Usman mengatakan pembunuhan Munir diartikan sebagai tindakan menghentikan perjuangan korban dan keluarga korban pelanggaran HAM. Eks anggota Tim Pencari Fakta Pembunuhan Munir ini menuturkan bahwa kasus Munir juga diduga melibatkan sistem negara, wabilkhusus Badan Intelijen Negara atau BIN.
“Bahkan melibatkan Badan Usaha Milik Negara yaitu Garuda Indonesia,” tuturnya. “Jadi ada aspek sistemik dalam pembunuhan Munir.”
Motif pembunuhan Munir sulit dilepaskan dari perjuangannya mereformasi sistem militer dan demokrasi. Sebelum pembunuhan, Munir memang menyoroti Rancangan Undang-Undang TNI Tahun 2004 dan RUU Komisi Kebenaran dan Rekonsiliasi Tahun 2004.
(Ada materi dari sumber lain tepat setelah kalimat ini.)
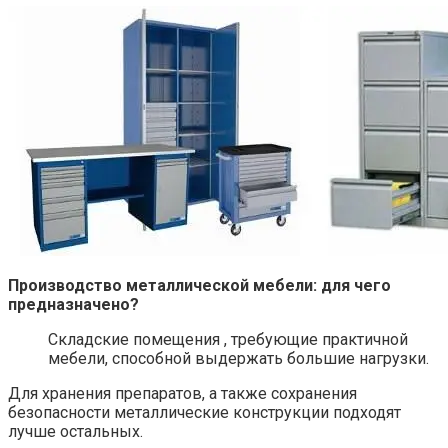
Производство металлической мебели: для чего
предназначено?
Складские помещения , требующие практичной
мебели, способной выдержать большие нагрузки.
Для хранения препаратов, а также сохранения
безопасности металлические конструкции подходят
лучше остальных.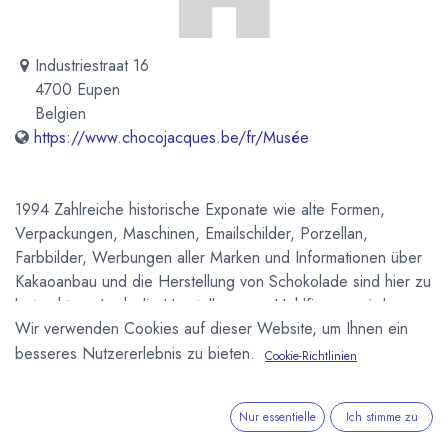
Industriestraat 16
4700 Eupen
Belgien
https://www.chocojacques.be/fr/Musée
1994 Zahlreiche historische Exponate wie alte Formen,
Verpackungen, Maschinen, Emailschilder, Porzellan,
Farbbilder, Werbungen aller Marken und Informationen über
Kakaoanbau und die Herstellung von Schokolade sind hier zu
betrachten. Auch die Herstellung von Hohlfiguren wird
Wir verwenden Cookies auf dieser Website, um Ihnen ein
vorgeführt. Die Produktion von Riegeln und Tafeln kann im
Werk der Firma Jacques die das Museum betreibt besichtigt
besseres Nutzererlebnis zu bieten.
Cookie-Richtlinien
werden. Ein Schokoladengeschäft in dem Produkte der Firma
verkauft werden ist ebenfalls vorhanden. Eintritt ohne Führung
Nur essentielle
Ich stimme zu
2,- Euro pro Person (+13 Jahre) 1,- Euro pro Person (Kinder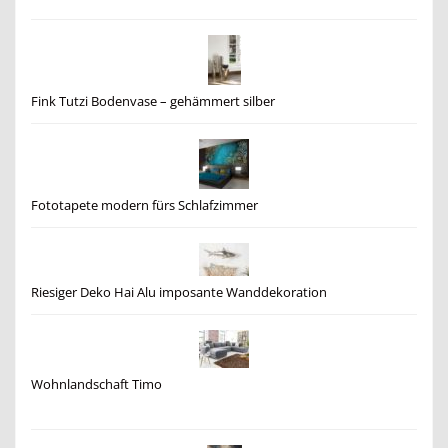
Fink Tutzi Bodenvase – gehämmert silber
Fototapete modern fürs Schlafzimmer
Riesiger Deko Hai Alu imposante Wanddekoration
Wohnlandschaft Timo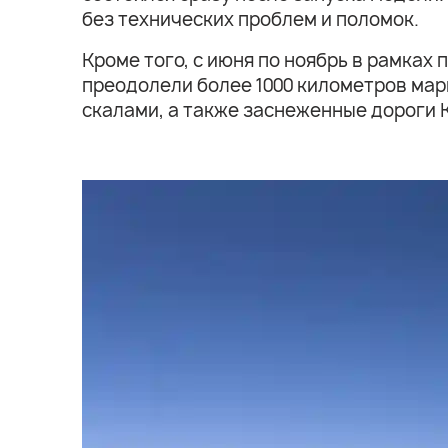
без технических проблем и поломок.
Кроме того, с июня по ноябрь в рамка
преодолели более 1000 километров мар
скалами, а также заснеженные дороги 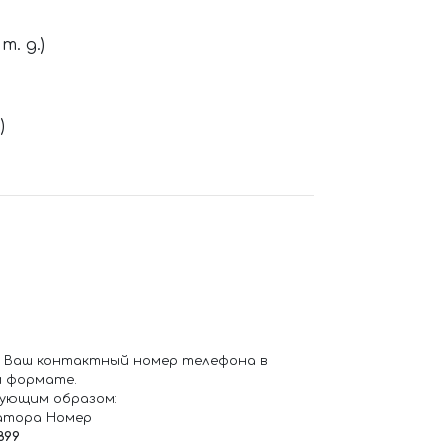
. д.)
)
 Ваш контактный номер телефона в
 формате.
ующим образом:
атора Номер
899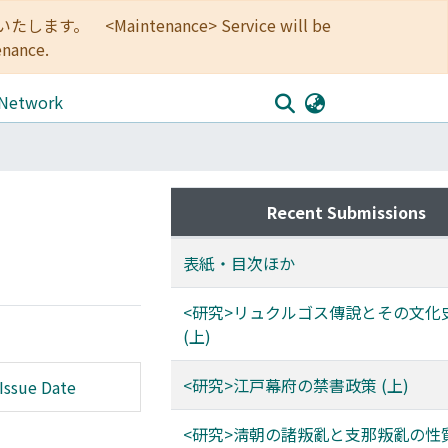
<Maintenance> Service will be
enance.
 Network
Recent Submissions
表紙・目次ほか
<研究>リュクルゴス傳說とその文化
(上)
<研究>江戸幕府の禁書政策 (上)
Issue Date
<研究>淸朝の諸叛亂と支那叛亂の性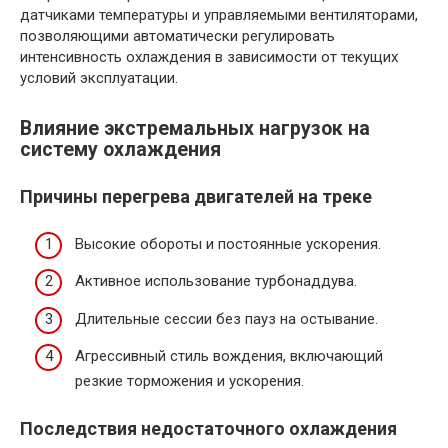
датчиками температуры и управляемыми вентиляторами,
позволяющими автоматически регулировать
интенсивность охлаждения в зависимости от текущих
условий эксплуатации.
Влияние экстремальных нагрузок на
систему охлаждения
Причины перегрева двигателей на треке
Высокие обороты и постоянные ускорения.
Активное использование турбонаддува.
Длительные сессии без пауз на остывание.
Агрессивный стиль вождения, включающий
резкие торможения и ускорения.
Последствия недостаточного охлаждения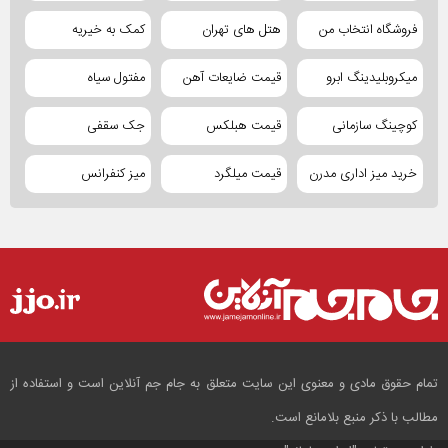
فروشگاه انتخاب من
هتل های تهران
کمک به خیریه
میکروبلیدینگ ابرو
قیمت ضایعات آهن
مفتول سیاه
کوچینگ سازمانی
قیمت هبلکس
جک سقفی
خرید میز اداری مدرن
قیمت میلگرد
میز کنفرانس
تمام حقوق مادی و معنوی این سایت متعلق به جام جم آنلاین است و استفاده از
مطالب با ذکر منبع بلامانع است.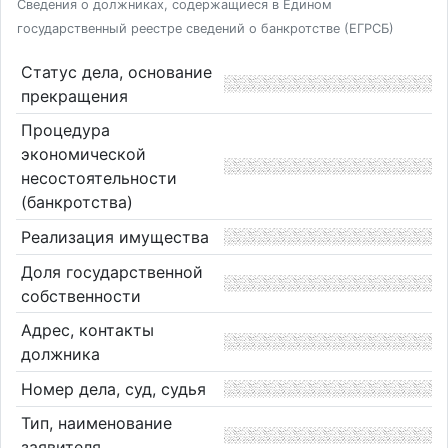
Сведения о должниках, содержащиеся в Едином
государственный реестре сведений о банкротстве (ЕГРСБ)
Статус дела, основание
прекращения
Процедура
экономической
несостоятельности
(банкротства)
Реализация имущества
Доля государственной
собственности
Адрес, контакты
должника
Номер дела, суд, судья
Тип, наименование
заявителя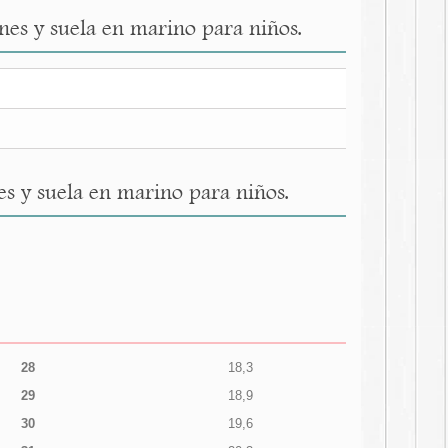
nes y suela en marino para niños.
s y suela en marino para niños.
28
18,3
29
18,9
30
19,6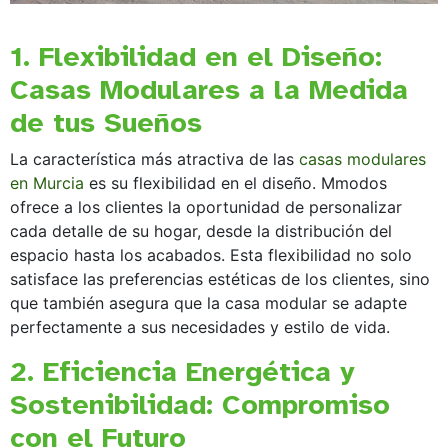
1. Flexibilidad en el Diseño:
Casas Modulares a la Medida
de tus Sueños
La característica más atractiva de las
casas modulares
en Murcia
es su flexibilidad en el diseño. Mmodos
ofrece a los clientes la oportunidad de personalizar
cada detalle de su hogar, desde la distribución del
espacio hasta los acabados. Esta flexibilidad no solo
satisface las preferencias estéticas de los clientes, sino
que también asegura que la casa modular se adapte
perfectamente a sus necesidades y estilo de vida.
2. Eficiencia Energética y
Sostenibilidad: Compromiso
con el Futuro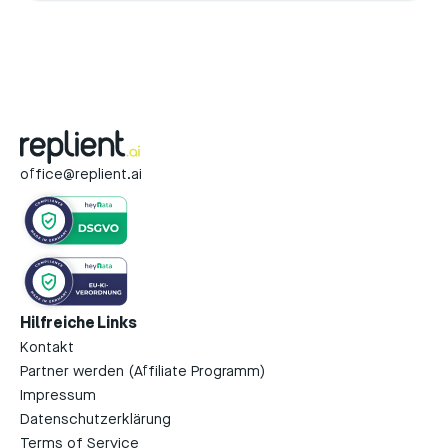
office@replient.ai
Hilfreiche Links
Kontakt
Partner werden (Affiliate Programm)
Impressum
Datenschutzerklärung
Terms of Service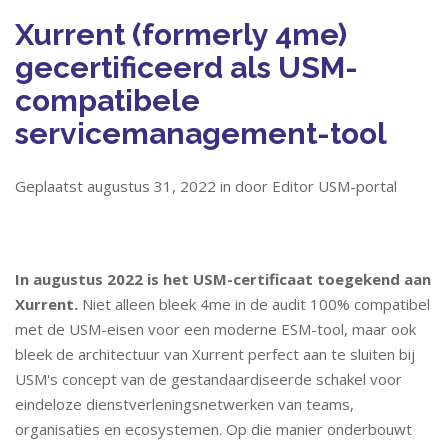
Xurrent (formerly 4me)
gecertificeerd als USM-
compatibele
servicemanagement-tool
Geplaatst augustus 31, 2022 in door Editor USM-portal
In augustus 2022 is het USM-certificaat toegekend aan
Xurrent.
Niet alleen bleek 4me in de audit 100% compatibel
met de USM-eisen voor een moderne ESM-tool, maar ook
bleek de architectuur van Xurrent perfect aan te sluiten bij
USM's concept van de gestandaardiseerde schakel voor
eindeloze dienstverleningsnetwerken van teams,
organisaties en ecosystemen. Op die manier onderbouwt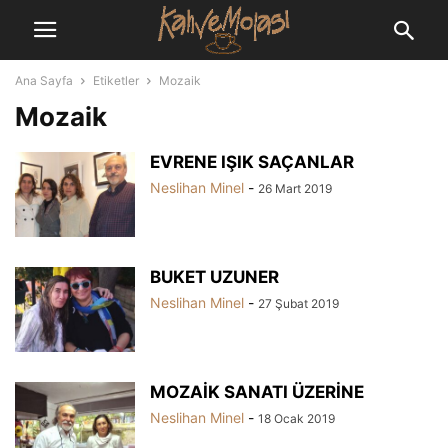
Ana Sayfa
Etiketler
Mozaik
Mozaik
EVRENE IŞIK SAÇANLAR
Neslihan Minel
-
26 Mart 2019
BUKET UZUNER
Neslihan Minel
-
27 Şubat 2019
MOZAİK SANATI ÜZERİNE
Neslihan Minel
-
18 Ocak 2019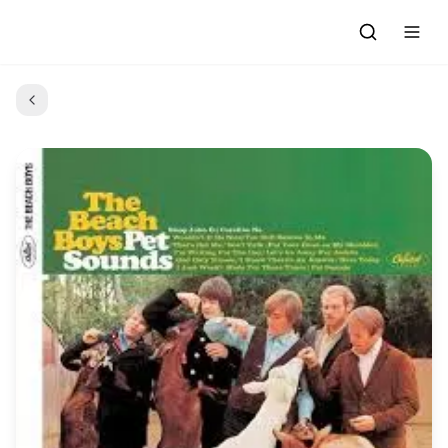
Accueil
Actualités
Evénements à venir
Emissions
Grille des Programmes
L'Association
C'était quoi ce morceau?
L'équipe et les bénévoles
Les Ateliers Radio
Nous rejoindre : Participer
Les créations des Ateliers
Nos prestations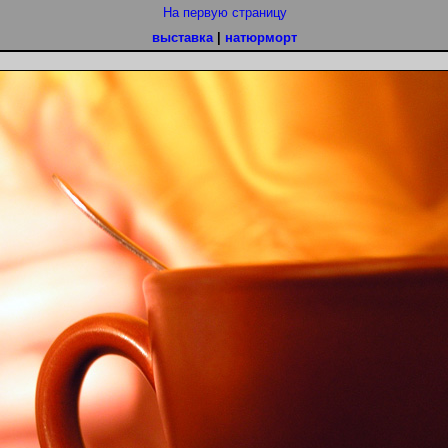
На первую страницу
выставка
|
натюрморт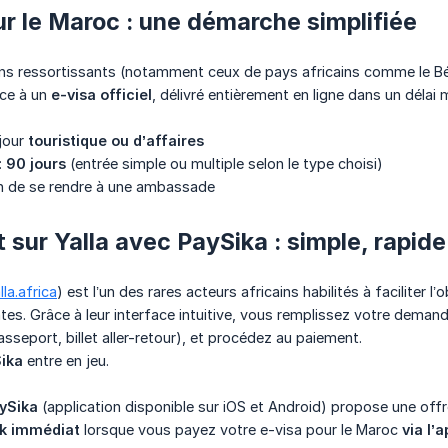
ur le Maroc : une démarche simplifiée
ns ressortissants (notamment ceux de pays africains comme le Béni
âce à un
e-visa officiel
, délivré entièrement en ligne dans un déla
jour
touristique ou d’affaires
:
90 jours
(entrée simple ou multiple selon le type choisi)
n de se rendre à une ambassade
 sur Yalla avec PaySika : simple, rapid
la.africa
) est l’un des rares acteurs africains habilités à faciliter 
es. Grâce à leur interface intuitive, vous remplissez votre demand
asseport, billet aller-retour), et procédez au paiement.
ika
entre en jeu.
ySika
(application disponible sur iOS et Android) propose une offre
k immédiat
lorsque vous payez votre e-visa pour le Maroc
via l’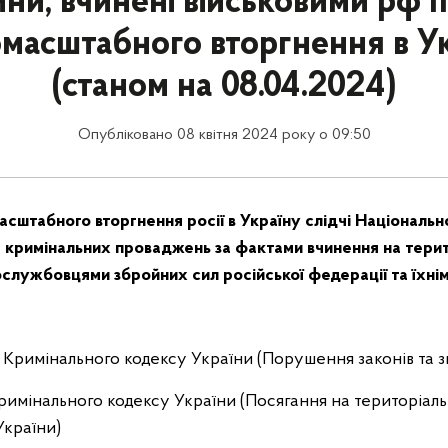
ни, вчинені військовими рф п
масштабного вторгнення в У
(станом на 08.04.2024)
Опубліковано 08 квітня 2024 року о 09:50
сштабного вторгнення росії в Україну слідчі Національної
4 кримінальних проваджень за фактами вчинення на терит
ослужбовцями збройних сил російської федерації та їхні
438 Кримінального кодексу України (Порушення законів та з
 Кримінального кодексу України (Посягання на територіальн
України)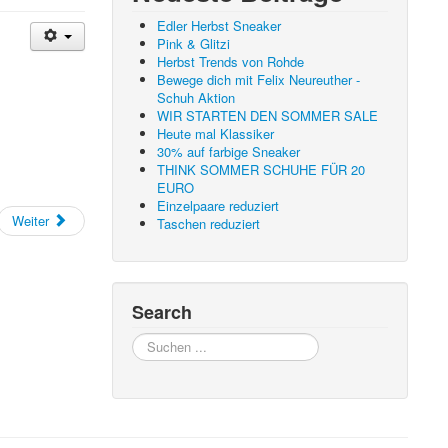
Edler Herbst Sneaker
Pink & Glitzi
Herbst Trends von Rohde
Bewege dich mit Felix Neureuther -
Schuh Aktion
WIR STARTEN DEN SOMMER SALE
Heute mal Klassiker
30% auf farbige Sneaker
THINK SOMMER SCHUHE FÜR 20
EURO
Einzelpaare reduziert
Weiter
Taschen reduziert
Search
Suchen
...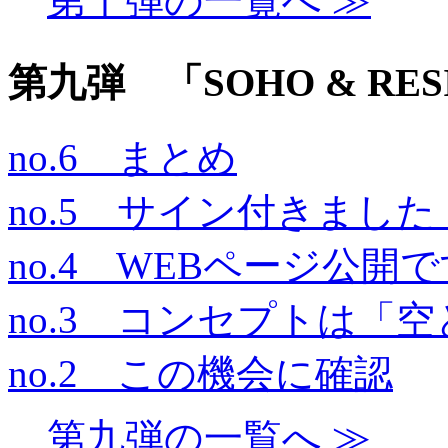
第十弾の一覧へ ≫
第九弾 「SOHO & RES
no.6 まとめ
no.5 サイン付きました
no.4 WEBページ公開
no.3 コンセプトは「
no.2 この機会に確認
第九弾の一覧へ ≫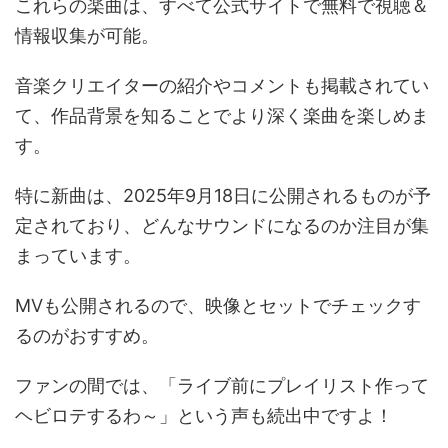
これらの楽曲は、すべて公式サイトで無料で視聴＆
情報収集が可能。
音楽クリエイターの紹介やコメントも掲載されてい
て、作品背景を知ることでより深く楽曲を楽しめま
す。
特に新曲は、2025年9月18日に公開されるものが予
定されており、どんなサウンドになるのか注目が集
まっています。
MVも公開されるので、映像とセットでチェックす
るのがおすすめ。
ファンの間では、「ライブ前にプレイリスト作って
ヘビロテするわ～」という声も続出中ですよ！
“Kedua Undang-Undang itu disahkan tidak jauh saat momen Munir dibunuh,” ujarnya.
Pada 2004, Munir Said Thalib melakukan perjalanan ke Belanda untuk menempuh pendidikannya di Universitas Utrecht, Amsterdam. Pesawat yang ditumpangi oleh Munir sempat melakukan transit di Bandara Changi, Singapura. Namun, Munir Said Thalib justru tewas dibunuh pada 7 September 2004 dalam penerbangan tersebut, yakni Jakarta-Amsterdam, pesawat Garuda Indonesia GA-974.
Dua jam sebelum pesawat tiba di Bandara Schipol, Amsterdam, Munir dinyatakan telah meninggal. Sebelumnya, dirinya sempat merasa sakit perut usai meminum segelas jus jeruk. Kesakitan tersebut dirasakannya sekitar pukul 08.10 waktu setempat. Menurut kesaksian setempat, setelah pesawat lepas landas dari transitnya di Bandara Changi, Munir sempat beberapa kali pergi ke toilet dan terlihat seperti orang yang sedang mengalami kesakitan.
Saat itu, Munir sempat mendapat pertolongan dari penumpang lain yang berprofesi sebagai dokter. Pertolongan ini mengharuskan Munir dipindahkan tempat duduknya ke sebelah bangku dokter. Namun, tidak lama menjalani perawatan dari dokter, Munir dinyatakan telah meninggal. Munir meninggal ketika pesawat berada pada ketinggian 40.000 kaki di atas Rumania.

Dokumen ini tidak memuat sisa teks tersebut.